4. Anonymity and fame are twins separated at birth.
One of the things I like most about Northern Soul is – and here I’m sure I differ from some – is it doesn’t matter much who the record is by. You can refuse to be a nerd about this music. Yes, it’s been a pleasure finding out over the years how many great records people like Jimmy Radcliffe made. But fundamentally, for me, this is lost music rescued from warehouses by instinct, brands and egos detached. It’s a well unconfined by history. Only by reading the booklets and the websites can you rescue the makers from being Anon. But I often don’t worry about that (so long as the survivors get paid). Why should I want to do that when the ideal of Anon. represents, for me, the possibility of a culture we make together despite Capitalism? But Anon. can also be a kind of fame.
5. Resilience matters.
What Northern Soul says about love it also says about work, life and art: keep the faith. Keep on keeping on. Keep hitting that beat. Stay on the right track. Through what might seem cliché comes a form of resistance for working people everywhere. Oh, and dance to keep from crying, when resilience hurts.
One More Thing…
If this has inspired you to read just one book about Northern Soul I would recommend Stuart Cosgrove’s “Young Soul Rebels”, which is a personal history of his involvement in the movement. Cosgrove has the memory to tell the story, the collector’s mania for detail, but also, crucially, the wide-ranging cultural curiosity to draw the dots between obscure 45s and social movements. He does this in greater depth and arguably even more success in his series of books covering the late sixties in the US – “Detroit 67”, “Memphis 68” and “Harlem 69”. Imagine Greil Marcus had come from Scotland and been obsessed with soul music and football not Bob Dylan…
Tactics Tomato
You know the score.

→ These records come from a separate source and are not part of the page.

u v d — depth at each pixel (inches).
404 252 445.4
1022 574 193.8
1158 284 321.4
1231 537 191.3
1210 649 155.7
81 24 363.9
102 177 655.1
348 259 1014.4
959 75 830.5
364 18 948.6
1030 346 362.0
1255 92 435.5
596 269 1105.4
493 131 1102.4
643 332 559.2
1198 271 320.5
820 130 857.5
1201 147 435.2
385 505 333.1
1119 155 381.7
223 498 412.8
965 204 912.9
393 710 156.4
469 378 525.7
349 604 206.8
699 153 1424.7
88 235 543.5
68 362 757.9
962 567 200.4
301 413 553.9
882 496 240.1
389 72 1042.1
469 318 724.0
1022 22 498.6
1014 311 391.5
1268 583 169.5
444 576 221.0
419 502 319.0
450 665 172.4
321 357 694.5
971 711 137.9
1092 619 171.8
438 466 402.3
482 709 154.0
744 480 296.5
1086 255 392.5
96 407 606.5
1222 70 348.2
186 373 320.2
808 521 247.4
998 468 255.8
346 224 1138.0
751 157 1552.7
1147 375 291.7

Work for 25 minutes and 16 seconds. Then relax for five minutes. Or this week why not dance for 25 minutes and 16 seconds and then work for five minutes? The choice is yours.
It was strange to sit here in Japan and read about the bus route I used to walk past. It's amazing what little parts of culture you take as normal until they're not they're anymore. This kind of mixing of cultures is also strange to explain. Part of my job here is to explain British culture to the locals, and they'll ask for British music, British-style music, and it's hard to get across that where I'm from we played soul, and punk, and new wave. I think it's because they expect 'the culture' and all I can offer is the counter-culture? Anyway, thank you for this article. This is something I can send to my coworker who's interested in the music we play.